Directives —
(A) Update the novel summary from "As earthquakes destroy" to "preparing for him.", replacing "bear" with "wolf".
(B) Can you reproduce the dataset rows verbatim from the line with "list Use commands, for" to the line with "424, 752, 498]"?

### Excerpted passage ###

Merlin, now possessed by the Oyéresu, disguises himself as a Basque priest and answers the N.I.C.E.'s advertisement for an interpreter of ancient languages. He hypnotises and interviews the tramp (who the N.I.C.E. still believe may be the real Merlin) and the two of them are brought to a banquet. There Merlin pronounces the curse of Babel upon the assembled N.I.C.E. leaders, causing all present to speak gibberish, and also liberates the many animals on which the N.I.C.E. were experimenting. The bigger animals kill most of the N.I.C.E. staff.

As earthquakes destroy the building, Lord Feverstone flees to Edgestow but is killed when that too is engulfed. Others escape and wander to the Head, where Filostrato is sacrificed, Wither kills Straik, and Wither is killed by a bear. Meanwhile, Frost is compelled by his Satanic master to immolate himself in the Objectivity Room. Merlin helps Mark escape and sends him to St Anne's. The Oyarsa of Venus lingers at the Manor, as Ransom is now to be transported back to that planet. When Mark arrives, a vision of Venus leads him into a bridal chamber that Jane has been preparing for him.

==Setting and context==
The novel is set in post-war England, in the fictional English town of Edgestow, in approximately 1948 according to the internal timeline of 'The Cosmic Trilogy'. The story takes place inside the University of Edgestow, within the nearby town, at the new N.I.C.E. headquarters, and at St Anne's Manor.

Elwin Ransom, introduced in the novel in Chapter 7, is the protagonist of the first two books in Lewis's space trilogy, and his point of view dominates their narrative. Lord Feverstone (formerly Dick Devine) was a villain in the first novel who, along with Professor Weston, had abducted Ransom to Mars in the mistaken belief that the Martians required a sacrifice. When Feverstone speaks in That Hideous Strength of Weston having been murdered by "the opposition", he is speaking of Ransom having killed Weston (who had become possessed by a devil) on Venus as described in Perelandra. The first two books fully explicate Lewis's mythology (based on a combination of the Bible and medieval cosmology) according to which each planet of the solar system is ruled by an angelic spirit. This mythos is re-introduced gradually in this story, whose protagonists—the Earth-bound Mark and Jane Studdock—are unaware of these realities when the story opens.

### Supplied material ###

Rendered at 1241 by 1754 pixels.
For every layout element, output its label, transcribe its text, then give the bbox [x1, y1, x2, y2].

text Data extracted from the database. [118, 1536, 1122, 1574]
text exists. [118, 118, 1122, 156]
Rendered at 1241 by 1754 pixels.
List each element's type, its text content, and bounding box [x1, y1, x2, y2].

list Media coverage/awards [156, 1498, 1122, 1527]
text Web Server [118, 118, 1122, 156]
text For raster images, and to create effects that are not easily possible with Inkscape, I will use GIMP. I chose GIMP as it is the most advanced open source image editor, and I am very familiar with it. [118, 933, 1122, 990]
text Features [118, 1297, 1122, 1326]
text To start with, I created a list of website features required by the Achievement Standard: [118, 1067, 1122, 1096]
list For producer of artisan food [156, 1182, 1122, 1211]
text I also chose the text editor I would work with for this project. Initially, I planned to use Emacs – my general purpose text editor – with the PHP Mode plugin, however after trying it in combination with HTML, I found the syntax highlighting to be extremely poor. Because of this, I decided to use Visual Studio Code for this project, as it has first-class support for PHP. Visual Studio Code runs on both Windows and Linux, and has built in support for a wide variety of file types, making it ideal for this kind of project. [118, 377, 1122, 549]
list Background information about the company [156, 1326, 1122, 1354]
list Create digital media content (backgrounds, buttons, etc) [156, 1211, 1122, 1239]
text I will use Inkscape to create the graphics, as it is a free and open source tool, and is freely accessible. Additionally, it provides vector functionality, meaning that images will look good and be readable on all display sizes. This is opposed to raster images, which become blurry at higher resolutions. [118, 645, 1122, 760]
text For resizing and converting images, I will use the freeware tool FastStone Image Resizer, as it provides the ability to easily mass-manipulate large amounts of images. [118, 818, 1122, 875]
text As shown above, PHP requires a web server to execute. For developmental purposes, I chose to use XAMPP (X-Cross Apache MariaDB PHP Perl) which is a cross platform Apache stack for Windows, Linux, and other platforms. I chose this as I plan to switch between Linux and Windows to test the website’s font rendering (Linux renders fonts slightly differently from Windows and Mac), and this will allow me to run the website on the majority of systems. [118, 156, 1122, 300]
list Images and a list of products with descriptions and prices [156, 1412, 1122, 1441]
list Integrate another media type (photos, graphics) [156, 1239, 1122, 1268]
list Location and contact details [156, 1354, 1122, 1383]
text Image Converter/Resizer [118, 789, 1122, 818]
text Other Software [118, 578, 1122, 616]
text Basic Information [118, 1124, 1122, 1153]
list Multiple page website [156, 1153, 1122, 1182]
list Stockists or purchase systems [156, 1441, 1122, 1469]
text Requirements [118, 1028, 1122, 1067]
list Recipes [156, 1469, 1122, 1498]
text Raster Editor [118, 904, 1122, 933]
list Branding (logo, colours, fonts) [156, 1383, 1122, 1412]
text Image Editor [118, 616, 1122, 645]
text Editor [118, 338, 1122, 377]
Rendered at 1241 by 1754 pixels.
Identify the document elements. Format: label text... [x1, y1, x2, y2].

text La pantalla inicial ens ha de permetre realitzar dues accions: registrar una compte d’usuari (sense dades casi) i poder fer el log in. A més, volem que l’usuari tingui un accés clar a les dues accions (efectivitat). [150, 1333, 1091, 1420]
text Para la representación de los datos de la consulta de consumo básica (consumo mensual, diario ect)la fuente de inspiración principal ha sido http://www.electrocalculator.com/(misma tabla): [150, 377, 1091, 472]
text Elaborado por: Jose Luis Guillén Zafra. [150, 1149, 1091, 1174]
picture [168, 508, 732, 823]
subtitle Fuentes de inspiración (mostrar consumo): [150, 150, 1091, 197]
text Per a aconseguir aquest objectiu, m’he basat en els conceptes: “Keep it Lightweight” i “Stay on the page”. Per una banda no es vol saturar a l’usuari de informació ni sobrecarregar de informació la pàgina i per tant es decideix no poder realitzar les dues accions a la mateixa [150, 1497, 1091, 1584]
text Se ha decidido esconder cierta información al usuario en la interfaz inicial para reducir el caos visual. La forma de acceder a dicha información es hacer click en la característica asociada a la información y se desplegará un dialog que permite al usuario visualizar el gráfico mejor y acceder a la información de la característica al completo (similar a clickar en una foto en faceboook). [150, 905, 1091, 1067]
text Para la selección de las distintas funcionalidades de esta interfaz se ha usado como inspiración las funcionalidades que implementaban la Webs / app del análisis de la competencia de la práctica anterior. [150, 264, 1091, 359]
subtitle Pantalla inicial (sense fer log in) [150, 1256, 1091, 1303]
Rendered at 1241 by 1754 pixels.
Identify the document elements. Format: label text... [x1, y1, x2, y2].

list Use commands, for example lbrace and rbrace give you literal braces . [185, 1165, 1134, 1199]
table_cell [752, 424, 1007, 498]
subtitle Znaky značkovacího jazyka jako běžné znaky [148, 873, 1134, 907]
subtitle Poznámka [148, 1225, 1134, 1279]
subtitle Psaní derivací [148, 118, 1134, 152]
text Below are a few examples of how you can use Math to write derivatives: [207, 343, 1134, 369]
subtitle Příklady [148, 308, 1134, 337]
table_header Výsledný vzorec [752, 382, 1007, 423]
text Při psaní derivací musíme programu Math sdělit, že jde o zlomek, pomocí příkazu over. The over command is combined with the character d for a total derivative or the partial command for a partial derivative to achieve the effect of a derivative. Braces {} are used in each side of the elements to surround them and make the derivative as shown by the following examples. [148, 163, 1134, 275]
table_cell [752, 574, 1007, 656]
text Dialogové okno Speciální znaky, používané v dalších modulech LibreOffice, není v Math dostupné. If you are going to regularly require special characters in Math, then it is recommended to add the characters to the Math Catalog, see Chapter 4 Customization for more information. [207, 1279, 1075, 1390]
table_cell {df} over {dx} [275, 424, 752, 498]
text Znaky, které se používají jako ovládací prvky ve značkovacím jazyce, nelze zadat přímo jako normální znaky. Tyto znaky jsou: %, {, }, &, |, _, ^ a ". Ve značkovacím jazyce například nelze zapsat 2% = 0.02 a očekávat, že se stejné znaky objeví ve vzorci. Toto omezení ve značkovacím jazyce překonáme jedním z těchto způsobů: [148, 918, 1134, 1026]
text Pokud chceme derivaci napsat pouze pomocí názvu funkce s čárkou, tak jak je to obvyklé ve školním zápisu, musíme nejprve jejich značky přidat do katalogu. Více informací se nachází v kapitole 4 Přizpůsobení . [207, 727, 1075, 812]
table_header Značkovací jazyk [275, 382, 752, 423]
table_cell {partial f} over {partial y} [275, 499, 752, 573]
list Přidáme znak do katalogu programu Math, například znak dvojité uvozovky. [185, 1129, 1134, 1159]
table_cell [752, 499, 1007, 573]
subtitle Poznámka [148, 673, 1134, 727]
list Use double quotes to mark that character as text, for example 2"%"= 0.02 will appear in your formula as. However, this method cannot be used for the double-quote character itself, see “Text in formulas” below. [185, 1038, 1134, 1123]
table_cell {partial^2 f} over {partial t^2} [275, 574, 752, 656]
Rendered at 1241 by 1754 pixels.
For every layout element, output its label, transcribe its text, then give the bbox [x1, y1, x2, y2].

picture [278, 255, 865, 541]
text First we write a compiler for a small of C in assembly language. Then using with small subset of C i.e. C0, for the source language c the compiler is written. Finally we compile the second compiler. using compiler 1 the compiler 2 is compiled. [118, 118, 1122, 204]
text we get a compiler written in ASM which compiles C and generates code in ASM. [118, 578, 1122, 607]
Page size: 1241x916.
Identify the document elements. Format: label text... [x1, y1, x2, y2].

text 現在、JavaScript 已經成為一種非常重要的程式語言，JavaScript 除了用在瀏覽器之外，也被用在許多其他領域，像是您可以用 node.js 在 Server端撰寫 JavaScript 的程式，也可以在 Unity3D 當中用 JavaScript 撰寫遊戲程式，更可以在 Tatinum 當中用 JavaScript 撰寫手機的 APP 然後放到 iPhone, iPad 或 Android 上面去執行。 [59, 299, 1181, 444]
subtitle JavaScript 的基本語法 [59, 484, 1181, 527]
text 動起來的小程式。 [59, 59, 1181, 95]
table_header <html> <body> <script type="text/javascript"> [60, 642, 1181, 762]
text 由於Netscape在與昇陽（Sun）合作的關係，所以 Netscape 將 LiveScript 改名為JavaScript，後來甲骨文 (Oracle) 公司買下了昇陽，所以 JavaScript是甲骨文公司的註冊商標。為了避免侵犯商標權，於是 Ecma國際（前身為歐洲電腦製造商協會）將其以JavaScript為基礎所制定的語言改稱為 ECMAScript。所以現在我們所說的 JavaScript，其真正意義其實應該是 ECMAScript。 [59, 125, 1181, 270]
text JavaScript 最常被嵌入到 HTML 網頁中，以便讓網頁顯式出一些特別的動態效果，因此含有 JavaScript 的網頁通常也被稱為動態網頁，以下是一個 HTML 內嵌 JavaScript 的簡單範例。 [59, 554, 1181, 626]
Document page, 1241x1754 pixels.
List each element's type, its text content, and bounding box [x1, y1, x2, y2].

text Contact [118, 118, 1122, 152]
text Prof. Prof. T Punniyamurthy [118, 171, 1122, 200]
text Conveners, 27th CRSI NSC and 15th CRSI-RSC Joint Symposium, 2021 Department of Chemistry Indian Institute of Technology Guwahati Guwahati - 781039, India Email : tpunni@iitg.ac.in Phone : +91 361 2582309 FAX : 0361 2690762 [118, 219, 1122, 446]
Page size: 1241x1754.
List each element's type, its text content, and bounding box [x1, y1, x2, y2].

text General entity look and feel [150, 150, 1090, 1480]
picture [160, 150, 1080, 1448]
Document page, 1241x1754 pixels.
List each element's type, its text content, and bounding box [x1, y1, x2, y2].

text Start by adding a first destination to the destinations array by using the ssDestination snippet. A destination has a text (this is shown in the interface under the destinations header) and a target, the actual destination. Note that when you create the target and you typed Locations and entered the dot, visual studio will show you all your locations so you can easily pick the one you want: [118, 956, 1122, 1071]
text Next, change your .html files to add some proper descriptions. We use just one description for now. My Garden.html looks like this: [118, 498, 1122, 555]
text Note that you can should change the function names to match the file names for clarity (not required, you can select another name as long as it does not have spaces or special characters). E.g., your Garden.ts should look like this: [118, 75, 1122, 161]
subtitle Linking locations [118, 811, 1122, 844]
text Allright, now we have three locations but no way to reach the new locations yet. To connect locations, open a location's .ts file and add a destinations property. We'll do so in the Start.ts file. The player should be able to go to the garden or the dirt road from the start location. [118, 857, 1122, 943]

###

Worked answers —
(A)
As earthquakes destroy the building, Lord Feverstone flees to Edgestow but is killed when that too is engulfed. Others escape and wander to the Head, where Filostrato is sacrificed, Wither kills Straik, and Wither is killed by a wolf. Meanwhile, Frost is compelled by his Satanic master to immolate himself in the Objectivity Room. Merlin helps Mark escape and sends him to St Anne's. The Oyarsa of Venus lingers at the Manor, as Ransom is now to be transported back to that planet. When Mark arrives, a vision of Venus leads him into a bridal chamber that Jane has been preparing for him.

(B)
list Use commands, for example lbrace and rbrace give you literal braces . [185, 1165, 1134, 1199]
table_cell [752, 424, 1007, 498]
subtitle Znaky značkovacího jazyka jako běžné znaky [148, 873, 1134, 907]
subtitle Poznámka [148, 1225, 1134, 1279]
subtitle Psaní derivací [148, 118, 1134, 152]
text Below are a few examples of how you can use Math to write derivatives: [207, 343, 1134, 369]
subtitle Příklady [148, 308, 1134, 337]
table_header Výsledný vzorec [752, 382, 1007, 423]
text Při psaní derivací musíme programu Math sdělit, že jde o zlomek, pomocí příkazu over. The over command is combined with the character d for a total derivative or the partial command for a partial derivative to achieve the effect of a derivative. Braces {} are used in each side of the elements to surround them and make the derivative as shown by the following examples. [148, 163, 1134, 275]
table_cell [752, 574, 1007, 656]
text Dialogové okno Speciální znaky, používané v dalších modulech LibreOffice, není v Math dostupné. If you are going to regularly require special characters in Math, then it is recommended to add the characters to the Math Catalog, see Chapter 4 Customization for more information. [207, 1279, 1075, 1390]
table_cell {df} over {dx} [275, 424, 752, 498]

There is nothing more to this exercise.